Tuesday, August 28, 2012
Book Review: The Healing
Jonathan O'Dell's The Healing is a can't-put-it-down kind of book. The story flashes between old Granny Satterfield and an orphan girl she inherits, and Granny's life as a slave, first as a pet to the grief-stricken, crazed landowner's wife and then as the plantation's reluctant healer.

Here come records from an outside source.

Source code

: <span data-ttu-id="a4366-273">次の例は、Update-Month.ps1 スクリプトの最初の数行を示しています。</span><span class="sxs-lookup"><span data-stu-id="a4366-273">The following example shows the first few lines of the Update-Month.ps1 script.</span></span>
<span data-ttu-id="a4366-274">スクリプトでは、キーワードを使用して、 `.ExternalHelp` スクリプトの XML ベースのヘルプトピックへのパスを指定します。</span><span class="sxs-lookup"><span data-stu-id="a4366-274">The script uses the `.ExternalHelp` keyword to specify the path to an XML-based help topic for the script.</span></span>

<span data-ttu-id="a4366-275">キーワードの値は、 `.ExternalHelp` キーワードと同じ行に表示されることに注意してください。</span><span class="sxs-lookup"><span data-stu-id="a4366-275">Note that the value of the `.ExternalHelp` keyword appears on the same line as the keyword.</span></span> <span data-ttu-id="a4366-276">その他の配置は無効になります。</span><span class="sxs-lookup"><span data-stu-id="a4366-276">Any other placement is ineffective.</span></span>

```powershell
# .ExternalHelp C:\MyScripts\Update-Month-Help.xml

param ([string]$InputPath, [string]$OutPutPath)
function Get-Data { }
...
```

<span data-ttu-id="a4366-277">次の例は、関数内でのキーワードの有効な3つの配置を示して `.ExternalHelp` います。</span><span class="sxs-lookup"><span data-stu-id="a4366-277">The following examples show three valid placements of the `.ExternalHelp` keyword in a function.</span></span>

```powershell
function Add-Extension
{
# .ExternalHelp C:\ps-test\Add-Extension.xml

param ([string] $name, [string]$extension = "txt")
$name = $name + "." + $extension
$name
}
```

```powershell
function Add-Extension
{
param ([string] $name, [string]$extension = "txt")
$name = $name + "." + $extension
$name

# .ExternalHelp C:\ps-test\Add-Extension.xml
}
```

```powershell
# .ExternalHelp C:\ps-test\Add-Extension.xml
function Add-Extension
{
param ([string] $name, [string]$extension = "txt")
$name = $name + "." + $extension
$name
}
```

Old Granny tells the traumatized orphan girl the story of her life in bits and pieces, hoping to bring healing to her through words and connections. Old Granny was torn from her mother's arms as a newborn at the demand of her mistress, whose own daughter had just died. Mistress dresses the girl, whom she names Granada, in her dead daughter's outfits and keeps her by her side. She doesn't love Granada but needs her as some sort of comfort item or plaything. The mistress also insists on keeping a monkey as a pet, and she becomes a laughingstock of the community, with her slave girl dressed in frills and her pet monkey climbing on her shoulders.
The young Granada, however, is convinced that the mistress sees her as a daughter. She is bewildered and horrified when she is yanked from her comfortable life in the big house to become the new healer's apprentice. The master purchases Polly Shine to cure his slaves of a terrible disease, and Polly immediately sees a kindred spirit in Granada. She insist on having her as a helper, and Granada's life becomes a nightmare. She does learn from Polly, in spite of herself, but her obstinate nature causes more than one disaster.
As Granny narrates her stories to the orphan girl, she finds healing in herself and release from the burden of the poor choices she made during her days as Polly Shine's apprentice.
If you liked such novels as The Help and The Kitchen House, you'll love The Healing! Highly recommended.